» TEXTO EXTRAÍDO:
^^^^
Inspirada em normas internacionais, a nova lei dispõe sobre a responsabilização administrativa e civil de pessoas jurídicas pela prática de determinados atos ilícitos contra a administração pública.

terça-feira, 11 de fevereiro de 2014

Atualizado às 07:41

Em 29 de janeiro de 2014 entrou em vigor a lei 12.846 de 1º de agosto de 2013, popularmente conhecida como "lei anticorrupção". Inspirada em normas internacionais, a nova lei dispõe sobre a responsabilização administrativa e civil de pessoas jurídicas pela prática de determinados atos ilícitos contra a administração pública, nacional ou estrangeira.

Alcance

A nova lei possui alcance amplo e os seus efeitos podem atingir quaisquer espécies de sociedade, incluindo as sociedades estrangeiras e as sociedades não personificadas, como as informais. Da mesma forma, seus efeitos podem atingir as pessoas naturais autoras, coautoras ou partícipes do ato ilícito, ainda que não ocupem cargos de administração na pessoa jurídica envolvida.

Responsabilidade Objetiva

A espécie de responsabilidade imposta para as pessoas jurídicas, no contexto da lei, é a objetiva - em sintonia com a regra do parágrafo único do artigo 927 do Código Civil Brasileiro -, a qual prescinde de comprovação de dolo ou culpa, bastando a verificação do ato ilícito e do respectivo autor.
^^^^
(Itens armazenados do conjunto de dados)
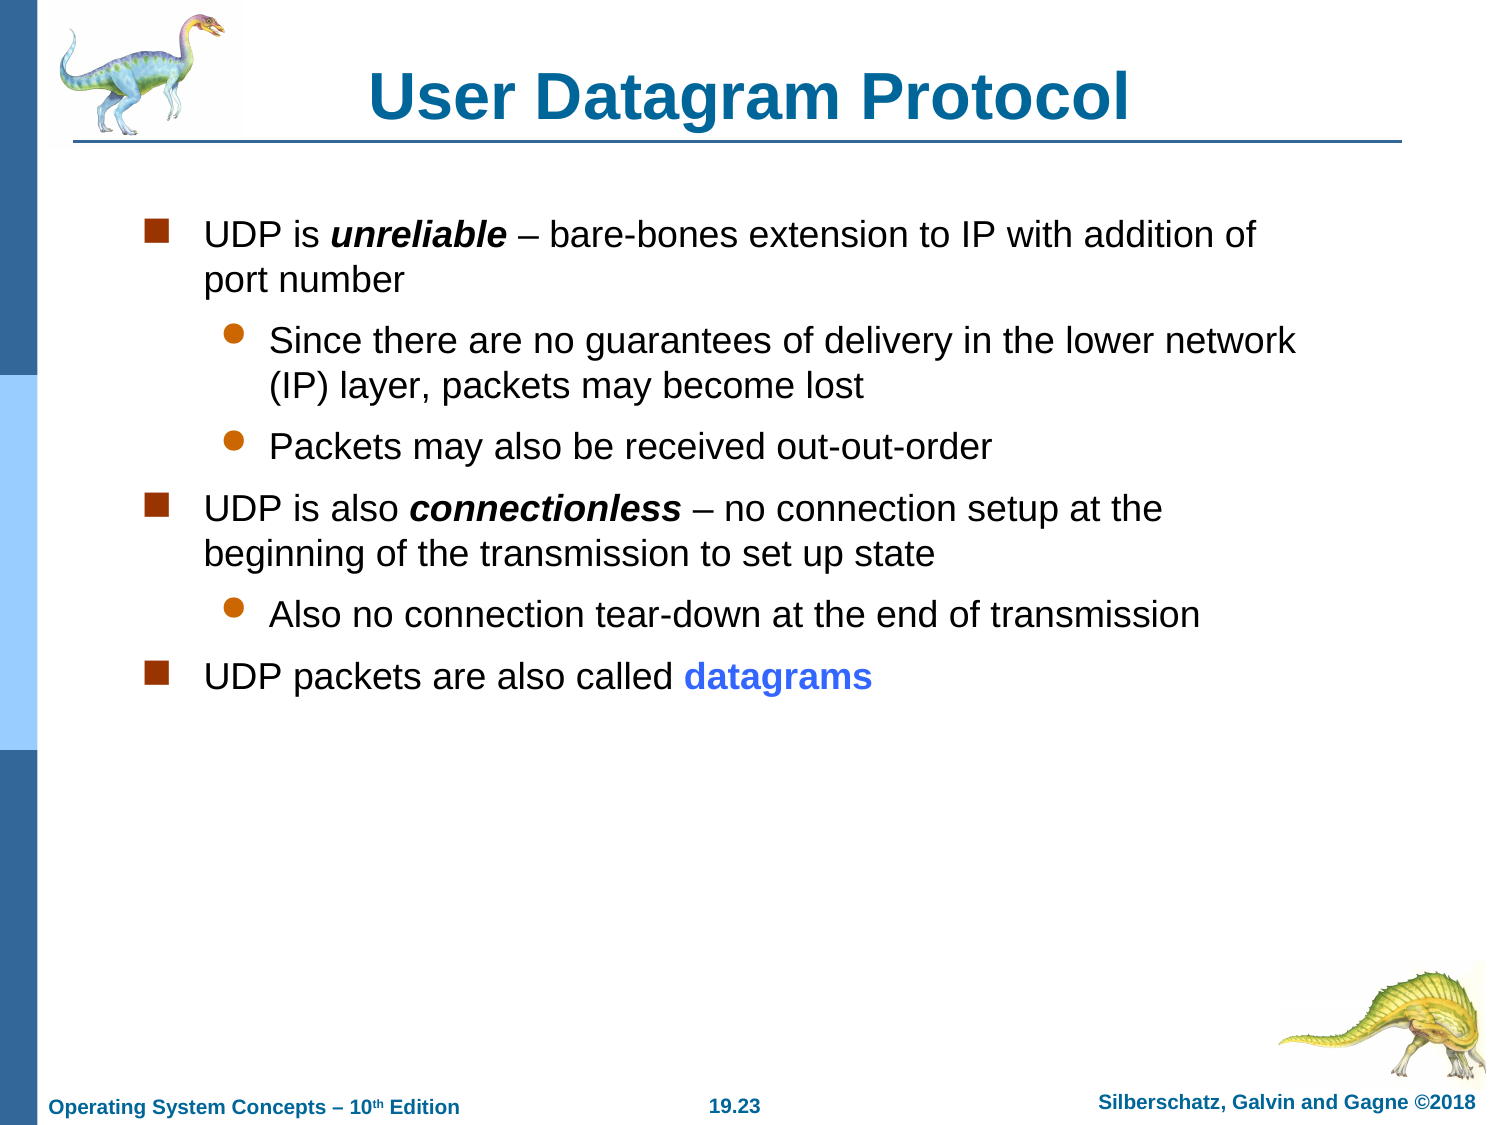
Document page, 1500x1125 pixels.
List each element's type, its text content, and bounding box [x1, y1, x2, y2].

picture [46, 0, 243, 149]
title User Datagram Protocol [75, 45, 1426, 141]
list UDP is unreliable – bare-bones extension to IP with addition of port number Since there are no guarantees of delivery in the lower network (IP) layer, packets may become lost Packets may also be received out-out-order UDP is also connectionless – no connection setup at the beginning of the transmission to set up state Also no connection tear-down at the end of transmission UDP packets are also called datagrams [132, 202, 1343, 946]
picture [1275, 959, 1486, 1090]
picture [1415, 1094, 1423, 1099]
^^^^
» OBJETIVO 1: Reproduza fielmente o trecho do texto sobre a lei anticorrupção que começa em "Em 29 de janeiro" e segue até "pessoa jurídica envolvida.".
» OBJETIVO 2:
Responda às perguntas sobre o texto a respeito da lei anticorrupção:
(a) Em que data a lei 12.846 entrou em vigor?
(b) Com qual regra do Código Civil Brasileiro a responsabilidade objetiva imposta às pessoas jurídicas está em sintonia?
(c) Que tipos de sociedade o texto menciona como incluídos no alcance da nova lei?

» RESOLUÇÃO DETALHADA 1:
Em 29 de janeiro de 2014 entrou em vigor a lei 12.846 de 1º de agosto de 2013, popularmente conhecida como "lei anticorrupção". Inspirada em normas internacionais, a nova lei dispõe sobre a responsabilização administrativa e civil de pessoas jurídicas pela prática de determinados atos ilícitos contra a administração pública, nacional ou estrangeira.

Alcance

A nova lei possui alcance amplo e os seus efeitos podem atingir quaisquer espécies de sociedade, incluindo as sociedades estrangeiras e as sociedades não personificadas, como as informais. Da mesma forma, seus efeitos podem atingir as pessoas naturais autoras, coautoras ou partícipes do ato ilícito, ainda que não ocupem cargos de administração na pessoa jurídica envolvida.

» RESOLUÇÃO DETALHADA 2:
(a) Em 29 de janeiro de 2014.
(b) Com a regra do parágrafo único do artigo 927 do Código Civil Brasileiro.
(c) As sociedades estrangeiras e as sociedades não personificadas, como as informais.